Bounding box coordinates:
================================
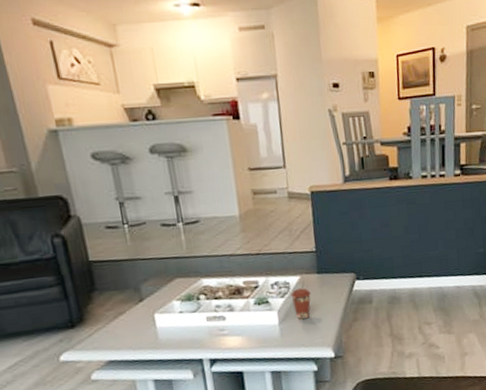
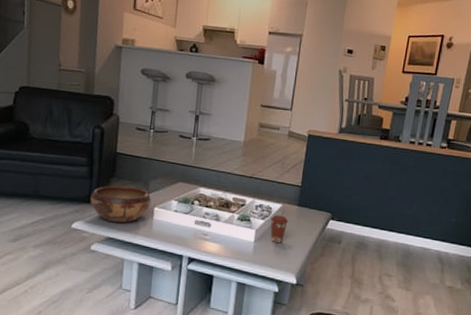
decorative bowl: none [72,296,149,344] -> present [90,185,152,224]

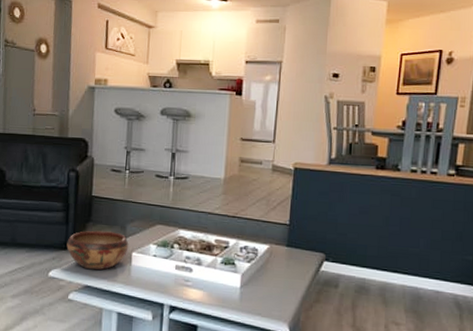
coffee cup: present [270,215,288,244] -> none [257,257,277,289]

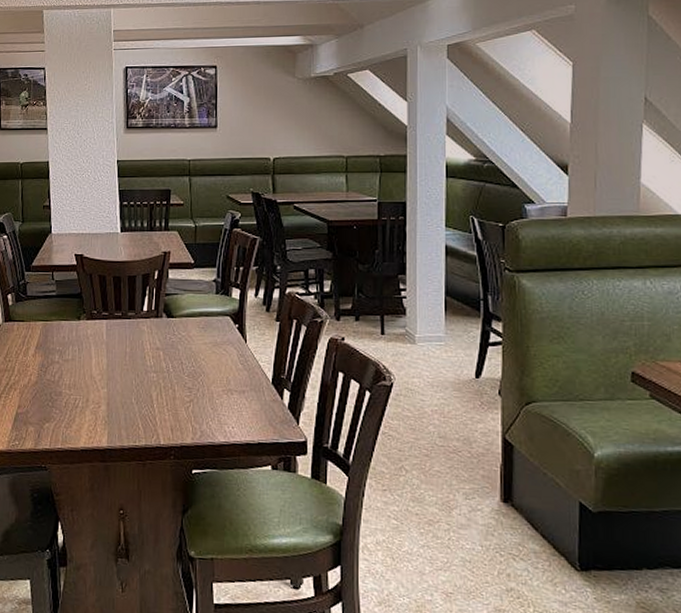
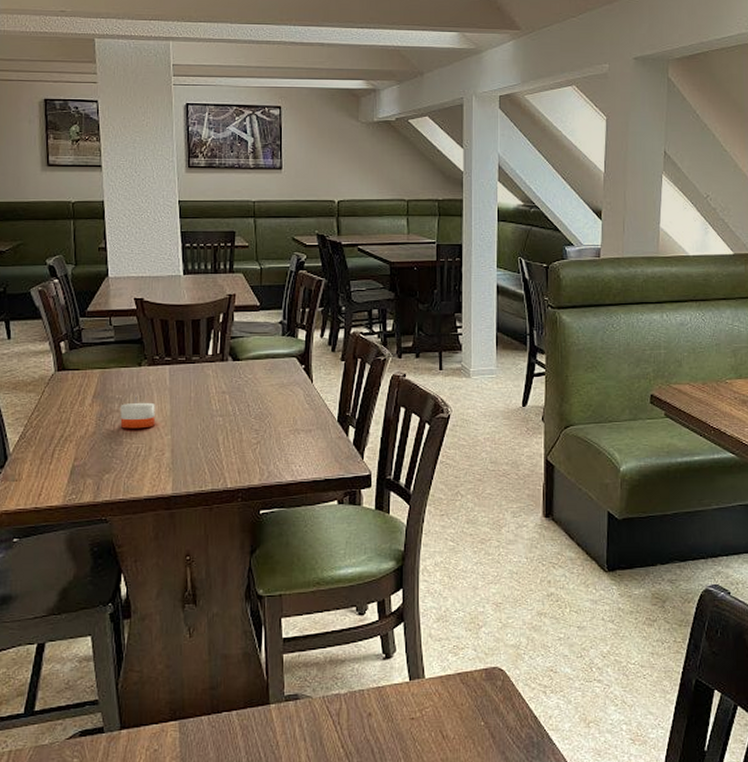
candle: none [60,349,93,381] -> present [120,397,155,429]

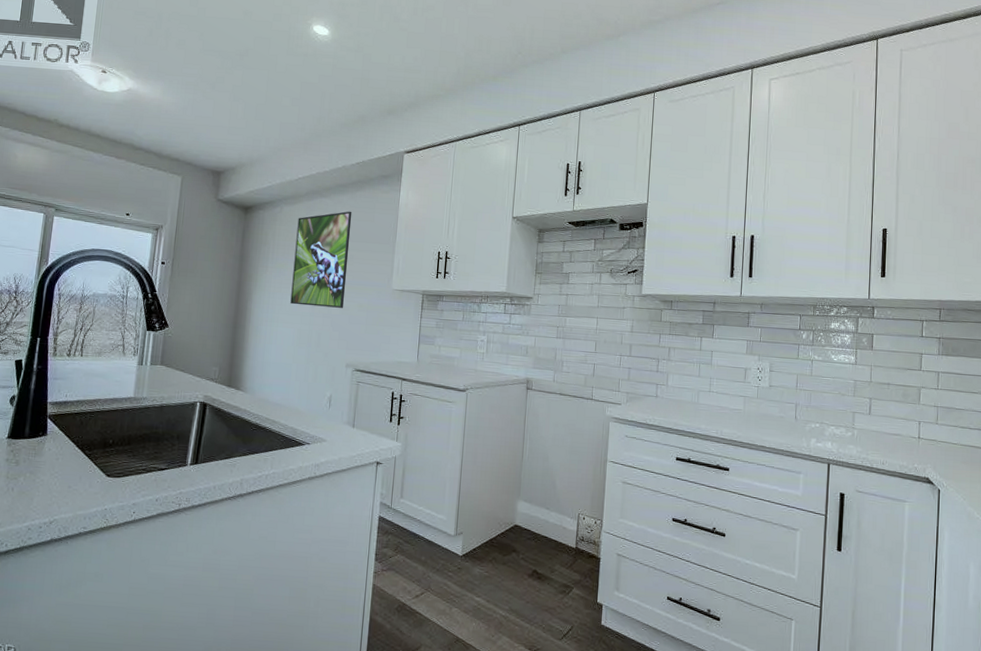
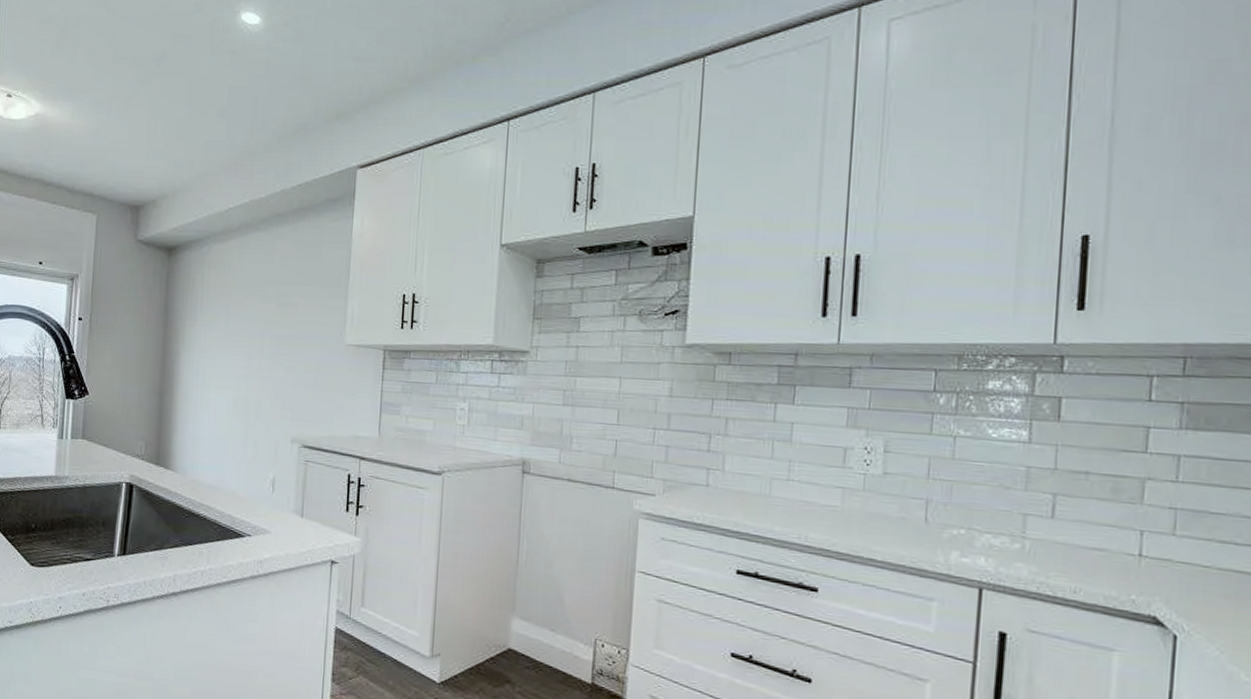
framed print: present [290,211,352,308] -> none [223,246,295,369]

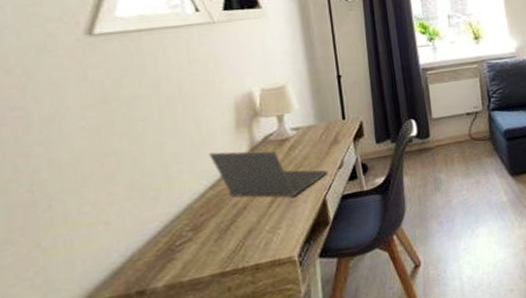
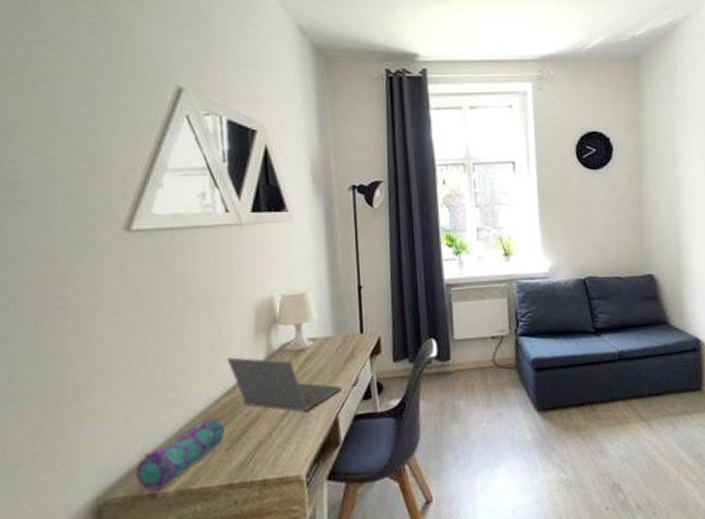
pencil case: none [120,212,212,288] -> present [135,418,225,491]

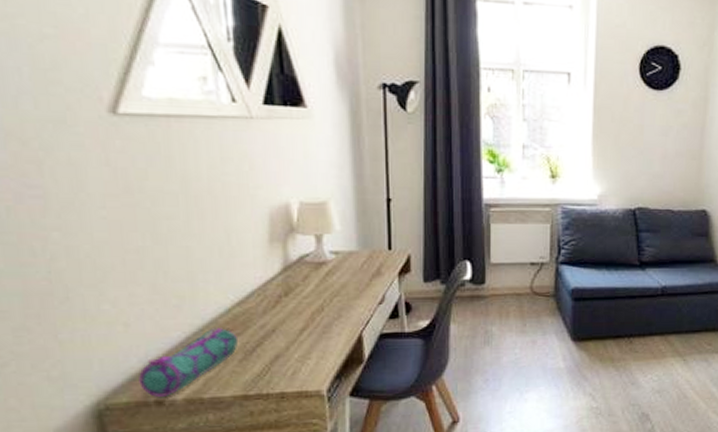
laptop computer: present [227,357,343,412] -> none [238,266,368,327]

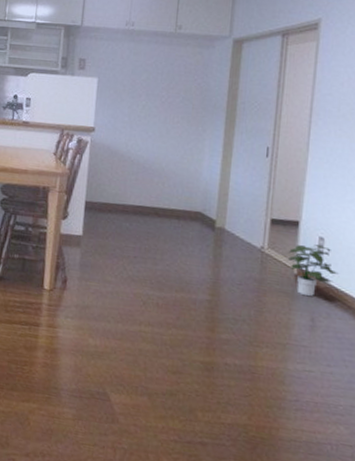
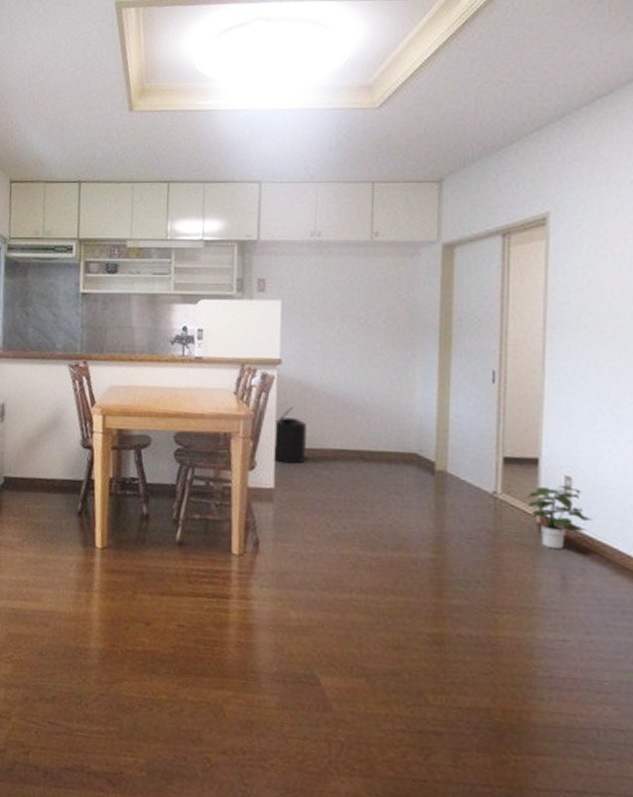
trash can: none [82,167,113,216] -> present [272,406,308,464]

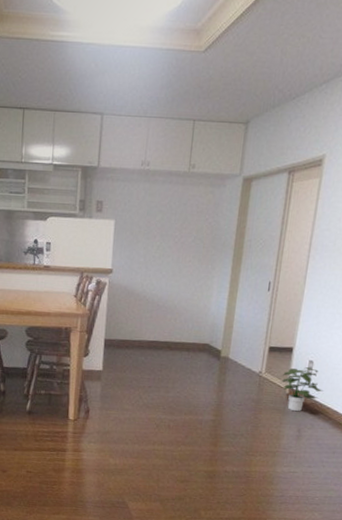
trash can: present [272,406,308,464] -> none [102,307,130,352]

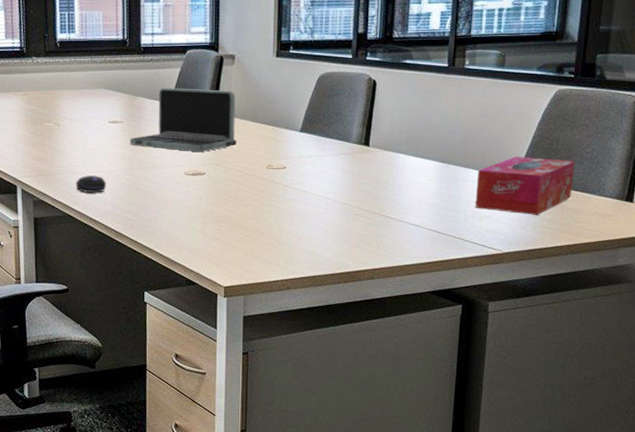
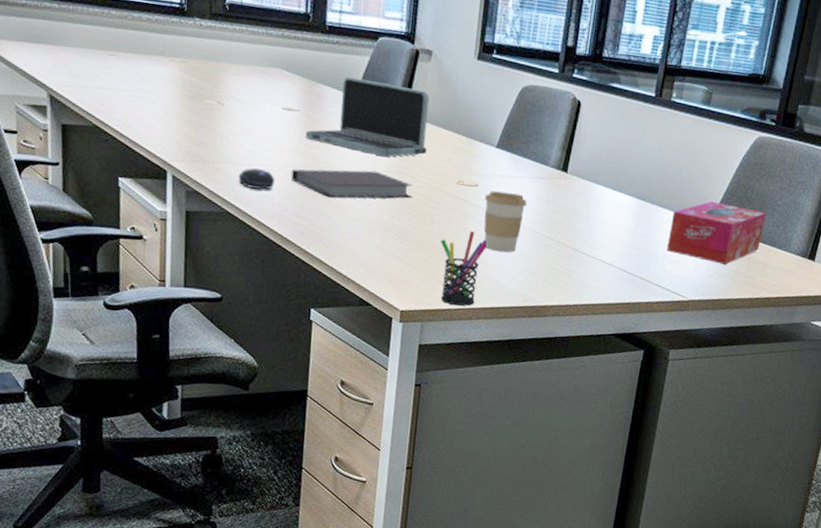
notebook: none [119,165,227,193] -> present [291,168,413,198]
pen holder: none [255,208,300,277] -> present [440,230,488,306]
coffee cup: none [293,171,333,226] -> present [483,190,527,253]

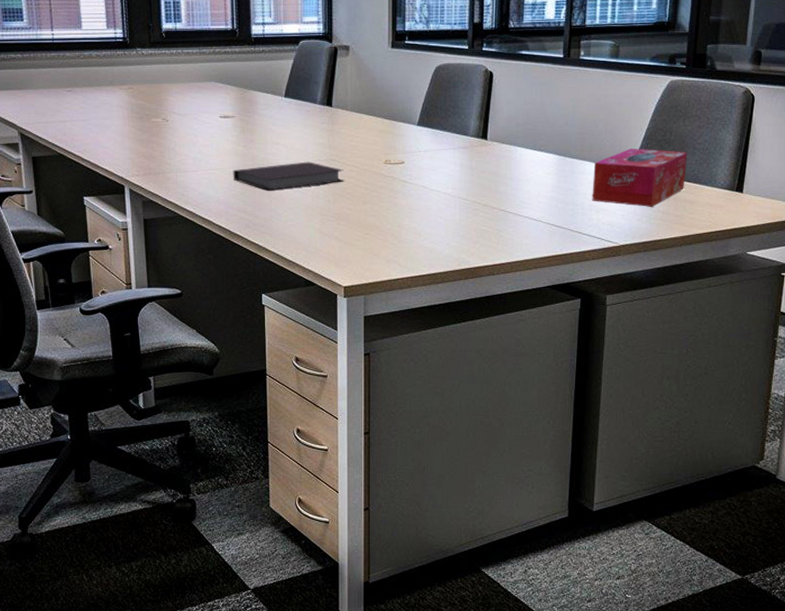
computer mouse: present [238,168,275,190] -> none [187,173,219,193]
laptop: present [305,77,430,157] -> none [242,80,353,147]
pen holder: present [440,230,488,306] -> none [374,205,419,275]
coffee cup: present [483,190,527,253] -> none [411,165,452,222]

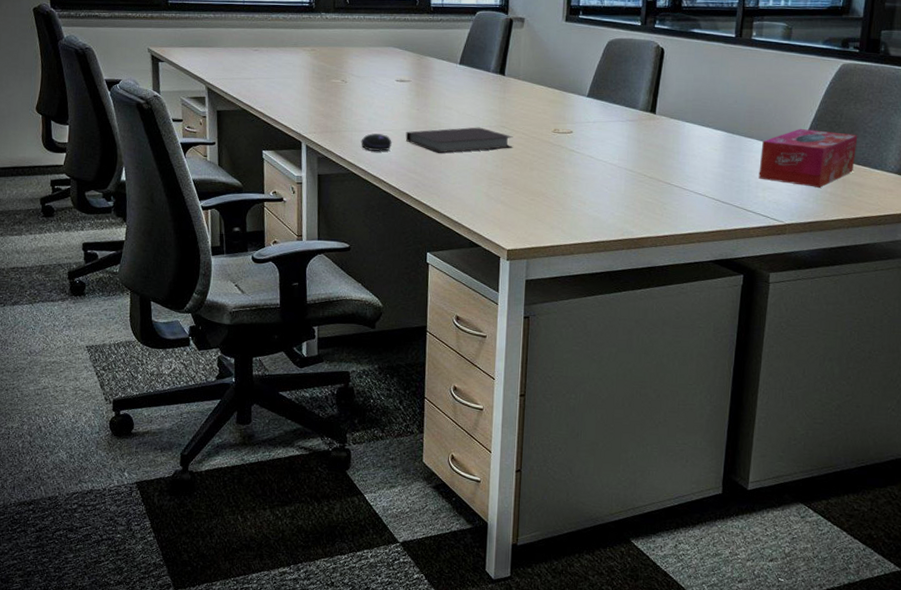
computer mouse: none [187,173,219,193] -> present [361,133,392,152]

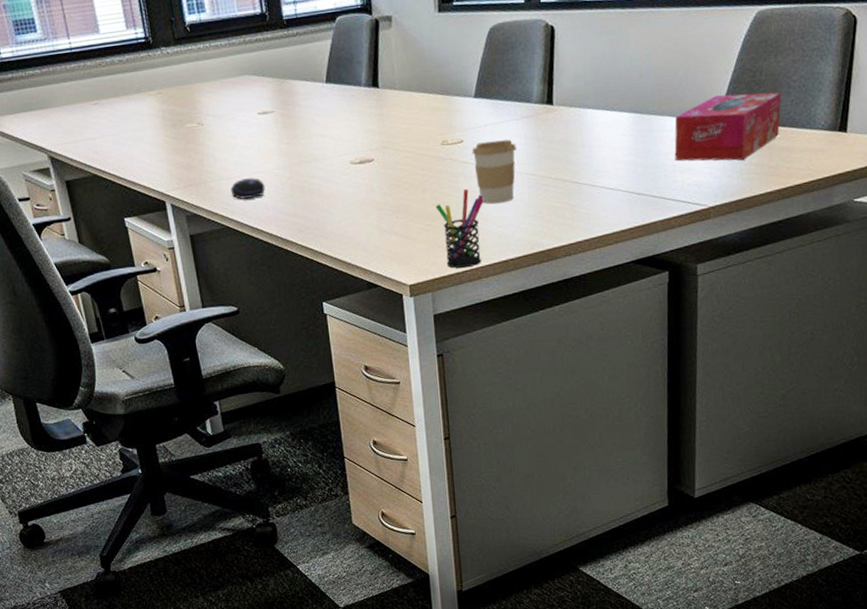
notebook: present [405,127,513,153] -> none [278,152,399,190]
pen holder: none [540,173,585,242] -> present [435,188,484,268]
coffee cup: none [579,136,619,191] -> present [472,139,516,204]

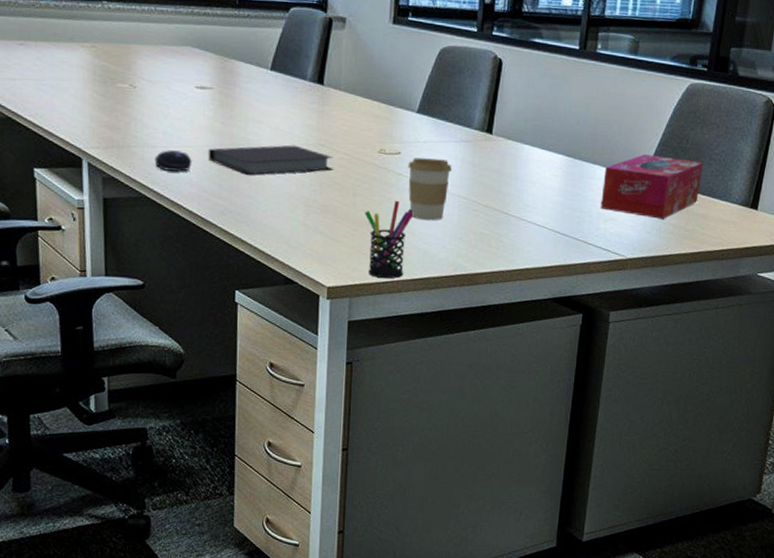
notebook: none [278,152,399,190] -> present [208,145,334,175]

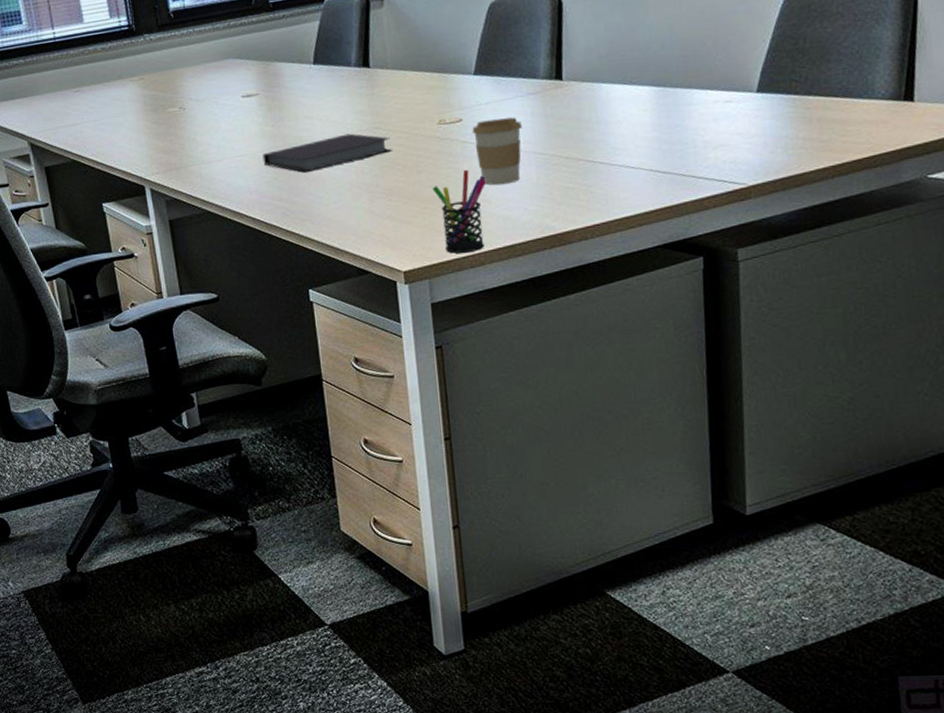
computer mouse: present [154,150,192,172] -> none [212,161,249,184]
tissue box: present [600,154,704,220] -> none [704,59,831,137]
================================
### Exercise aim
Without the pictures, restate each entry exactly.

### Result of the task
decorative bowl: none [72,296,149,344] -> present [90,185,152,224]

coffee cup: present [270,215,288,244] -> none [257,257,277,289]

candle: none [60,349,93,381] -> present [120,397,155,429]

framed print: present [290,211,352,308] -> none [223,246,295,369]

pencil case: none [120,212,212,288] -> present [135,418,225,491]

laptop computer: present [227,357,343,412] -> none [238,266,368,327]

trash can: none [82,167,113,216] -> present [272,406,308,464]

trash can: present [272,406,308,464] -> none [102,307,130,352]

notebook: none [119,165,227,193] -> present [291,168,413,198]
pen holder: none [255,208,300,277] -> present [440,230,488,306]
coffee cup: none [293,171,333,226] -> present [483,190,527,253]

computer mouse: present [238,168,275,190] -> none [187,173,219,193]
laptop: present [305,77,430,157] -> none [242,80,353,147]
pen holder: present [440,230,488,306] -> none [374,205,419,275]
coffee cup: present [483,190,527,253] -> none [411,165,452,222]

computer mouse: none [187,173,219,193] -> present [361,133,392,152]

notebook: present [405,127,513,153] -> none [278,152,399,190]
pen holder: none [540,173,585,242] -> present [435,188,484,268]
coffee cup: none [579,136,619,191] -> present [472,139,516,204]

notebook: none [278,152,399,190] -> present [208,145,334,175]

computer mouse: present [154,150,192,172] -> none [212,161,249,184]
tissue box: present [600,154,704,220] -> none [704,59,831,137]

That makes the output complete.